Diário Local
Diplomacia

Funcionários do Consulado em Hong Kong denunciam perseguição e intimidação em cartas ao Itamaraty

Servidores enviaram cartas ao Itamaraty relatando condutas de embaixador e conselheiro que tornaram o ambiente de trabalho insustentável.

Por Davy Albuquerque

Funcionários do Consulado-Geral do Brasil em Hong Kong enviaram duas cartas coletivas ao Itamaraty denunciando episódios de perseguição e intimidação. Nos documentos, datados de março e abril de 2026, os signatários afirmam que as condutas do embaixador Wladimir Valler Filho e do conselheiro Hervelter de Mattos tornaram o ambiente de trabalho insustentável.

Os servidores relatam um cenário de insegurança e desmotivação, alegando que decisões passaram a ser tomadas de forma unilateral, sem consultas aos demais membros da equipe. Entre as queixas direcionadas ao embaixador, os funcionários afirmam que Wladimir Valler Filho cumpriria expediente reduzido e realizaria viagens particulares em dias de trabalho.

As cartas também apontam que três servidoras tiveram suas funções esvaziadas ou retiradas sem justificativa. Um dos episódios citados envolve a remoção de uma servidora para a Secretaria de Estado das Relações Exteriores após ela manifestar preocupações sobre a gestão do posto, fato que os autores classificam como possível retaliação.

Quais são as condutas atribuídas ao conselheiro?

Em relação ao conselheiro Hervelter de Mattos, os denunciantes descrevem comportamentos considerados ofensivos e intimidatórios. Segundo o relato, o diplomata utilizava apelidos para se referir a colegas e teria feito comentários inadequados sobre funcionários locais e servidoras da unidade.

Os documentos afirmam ainda que o conselheiro orientava subordinados a ignorar ou apagar e-mails enviados ao consulado. Essa prática teria afetado a área cultural, que apresentava uma caixa de entrada com 129 e-mails sem resposta, incluindo pedidos de apoio institucional e propostas culturais acumulados desde novembro de 2025.

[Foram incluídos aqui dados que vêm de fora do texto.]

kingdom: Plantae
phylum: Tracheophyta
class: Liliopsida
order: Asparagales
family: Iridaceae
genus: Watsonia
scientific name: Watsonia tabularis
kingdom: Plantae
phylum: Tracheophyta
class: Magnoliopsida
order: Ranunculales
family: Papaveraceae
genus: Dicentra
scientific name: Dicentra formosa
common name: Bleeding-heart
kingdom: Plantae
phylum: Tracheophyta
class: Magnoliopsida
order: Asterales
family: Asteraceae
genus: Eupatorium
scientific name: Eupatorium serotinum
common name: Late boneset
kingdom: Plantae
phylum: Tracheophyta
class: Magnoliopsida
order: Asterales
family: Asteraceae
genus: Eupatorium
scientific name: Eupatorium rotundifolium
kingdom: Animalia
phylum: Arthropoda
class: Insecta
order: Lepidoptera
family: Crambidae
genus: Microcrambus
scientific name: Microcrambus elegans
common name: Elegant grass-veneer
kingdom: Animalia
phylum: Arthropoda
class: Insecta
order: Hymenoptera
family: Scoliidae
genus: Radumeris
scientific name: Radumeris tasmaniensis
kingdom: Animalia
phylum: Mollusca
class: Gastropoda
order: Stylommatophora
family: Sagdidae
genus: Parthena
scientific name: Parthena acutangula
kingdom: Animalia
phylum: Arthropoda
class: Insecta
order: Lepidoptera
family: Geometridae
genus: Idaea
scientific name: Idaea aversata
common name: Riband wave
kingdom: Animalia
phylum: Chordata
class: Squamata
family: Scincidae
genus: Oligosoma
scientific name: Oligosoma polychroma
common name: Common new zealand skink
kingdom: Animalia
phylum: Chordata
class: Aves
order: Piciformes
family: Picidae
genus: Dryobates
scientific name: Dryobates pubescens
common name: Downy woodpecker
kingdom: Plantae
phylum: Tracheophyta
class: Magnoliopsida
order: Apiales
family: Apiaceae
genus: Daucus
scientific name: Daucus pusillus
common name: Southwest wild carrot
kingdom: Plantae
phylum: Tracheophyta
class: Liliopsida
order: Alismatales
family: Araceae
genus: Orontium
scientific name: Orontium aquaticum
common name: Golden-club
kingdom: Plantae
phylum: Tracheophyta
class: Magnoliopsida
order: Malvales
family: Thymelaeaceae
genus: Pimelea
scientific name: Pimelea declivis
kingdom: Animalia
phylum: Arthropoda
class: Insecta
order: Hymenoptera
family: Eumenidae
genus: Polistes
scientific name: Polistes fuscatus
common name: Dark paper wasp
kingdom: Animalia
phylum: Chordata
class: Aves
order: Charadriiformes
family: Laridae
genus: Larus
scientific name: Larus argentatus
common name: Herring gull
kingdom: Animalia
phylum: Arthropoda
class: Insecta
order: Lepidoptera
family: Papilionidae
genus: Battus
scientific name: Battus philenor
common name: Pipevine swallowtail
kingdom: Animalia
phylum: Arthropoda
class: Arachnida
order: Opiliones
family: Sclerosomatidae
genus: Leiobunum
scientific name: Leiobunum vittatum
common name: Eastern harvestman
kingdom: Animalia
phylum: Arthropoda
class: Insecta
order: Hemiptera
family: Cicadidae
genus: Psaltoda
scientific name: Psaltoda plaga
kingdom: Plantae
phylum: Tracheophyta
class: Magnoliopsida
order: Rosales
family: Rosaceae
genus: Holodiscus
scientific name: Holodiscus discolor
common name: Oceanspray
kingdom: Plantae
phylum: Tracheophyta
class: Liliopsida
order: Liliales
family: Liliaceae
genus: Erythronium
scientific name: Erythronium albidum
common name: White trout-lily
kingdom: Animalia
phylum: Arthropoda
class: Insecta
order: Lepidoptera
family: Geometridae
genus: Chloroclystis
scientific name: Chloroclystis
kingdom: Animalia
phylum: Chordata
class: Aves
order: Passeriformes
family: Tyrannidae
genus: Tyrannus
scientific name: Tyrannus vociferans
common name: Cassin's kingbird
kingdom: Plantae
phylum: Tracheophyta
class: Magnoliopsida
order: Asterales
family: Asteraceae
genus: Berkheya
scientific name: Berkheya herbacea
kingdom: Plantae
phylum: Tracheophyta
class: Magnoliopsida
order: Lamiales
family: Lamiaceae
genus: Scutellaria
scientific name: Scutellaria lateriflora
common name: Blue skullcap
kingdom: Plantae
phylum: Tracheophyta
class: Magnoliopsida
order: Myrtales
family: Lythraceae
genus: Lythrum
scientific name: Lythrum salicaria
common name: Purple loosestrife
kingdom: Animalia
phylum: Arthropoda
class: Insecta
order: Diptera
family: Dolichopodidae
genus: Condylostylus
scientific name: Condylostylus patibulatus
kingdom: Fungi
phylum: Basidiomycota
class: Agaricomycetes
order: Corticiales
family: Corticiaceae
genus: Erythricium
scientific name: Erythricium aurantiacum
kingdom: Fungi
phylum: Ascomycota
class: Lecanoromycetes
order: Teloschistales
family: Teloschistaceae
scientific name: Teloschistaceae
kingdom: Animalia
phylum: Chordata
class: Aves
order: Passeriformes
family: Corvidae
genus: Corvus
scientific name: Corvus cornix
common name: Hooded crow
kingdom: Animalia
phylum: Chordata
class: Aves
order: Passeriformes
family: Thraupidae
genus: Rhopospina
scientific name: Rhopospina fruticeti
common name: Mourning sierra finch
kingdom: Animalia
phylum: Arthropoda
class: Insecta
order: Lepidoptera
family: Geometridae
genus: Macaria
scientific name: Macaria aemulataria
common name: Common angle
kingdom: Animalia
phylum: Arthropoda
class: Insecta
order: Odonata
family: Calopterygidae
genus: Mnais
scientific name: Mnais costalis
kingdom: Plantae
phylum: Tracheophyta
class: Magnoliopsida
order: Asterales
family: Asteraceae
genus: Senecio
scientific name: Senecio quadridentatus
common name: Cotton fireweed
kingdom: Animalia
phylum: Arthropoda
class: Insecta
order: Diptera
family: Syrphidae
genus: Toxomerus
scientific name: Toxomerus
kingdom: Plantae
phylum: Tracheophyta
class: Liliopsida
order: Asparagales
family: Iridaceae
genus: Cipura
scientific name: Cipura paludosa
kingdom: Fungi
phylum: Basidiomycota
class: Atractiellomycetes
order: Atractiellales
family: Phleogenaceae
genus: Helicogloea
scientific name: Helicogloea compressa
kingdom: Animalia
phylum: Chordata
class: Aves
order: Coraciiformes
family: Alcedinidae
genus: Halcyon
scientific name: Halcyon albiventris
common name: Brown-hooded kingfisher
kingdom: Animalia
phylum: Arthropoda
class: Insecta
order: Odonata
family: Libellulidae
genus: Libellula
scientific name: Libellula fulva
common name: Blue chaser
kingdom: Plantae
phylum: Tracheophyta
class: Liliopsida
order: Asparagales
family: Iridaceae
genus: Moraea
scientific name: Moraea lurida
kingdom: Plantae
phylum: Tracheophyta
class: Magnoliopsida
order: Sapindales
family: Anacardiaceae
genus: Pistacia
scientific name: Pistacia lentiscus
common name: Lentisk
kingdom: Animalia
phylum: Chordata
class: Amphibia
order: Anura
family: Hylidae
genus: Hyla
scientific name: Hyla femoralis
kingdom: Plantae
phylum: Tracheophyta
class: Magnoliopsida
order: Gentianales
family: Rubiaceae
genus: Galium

A administração do posto também foi questionada. Os signatários apontam que auxiliares administrativas recém-contratadas assumiram a contabilidade, enquanto uma servidora que chefiava o setor há quase três anos permaneceu afastada das atividades, o que, na visão dos autores, contribuiu para a desorganização da área.

O que diz o Ministério das Relações Exteriores?

O Ministério das Relações Exteriores confirmou o recebimento das cartas enviadas pelo Sindicato Nacional dos Servidores do Ministério das Relações Exteriores (Sinditamaraty). A pasta informou que as denúncias foram protocoladas na Corregedoria do Serviço Exterior.

De acordo com o Ministério, o caso gerou um procedimento investigativo que resultou na proposta e na assinatura de um Termo de Ajustamento de Conduta (TAC) pelos denunciados. Sobre a servidora removida, o Itamaraty declarou que a transferência não possui relação com os fatos que são objeto da investigação.

Revisado por Davy Albuquerque, editor responsável.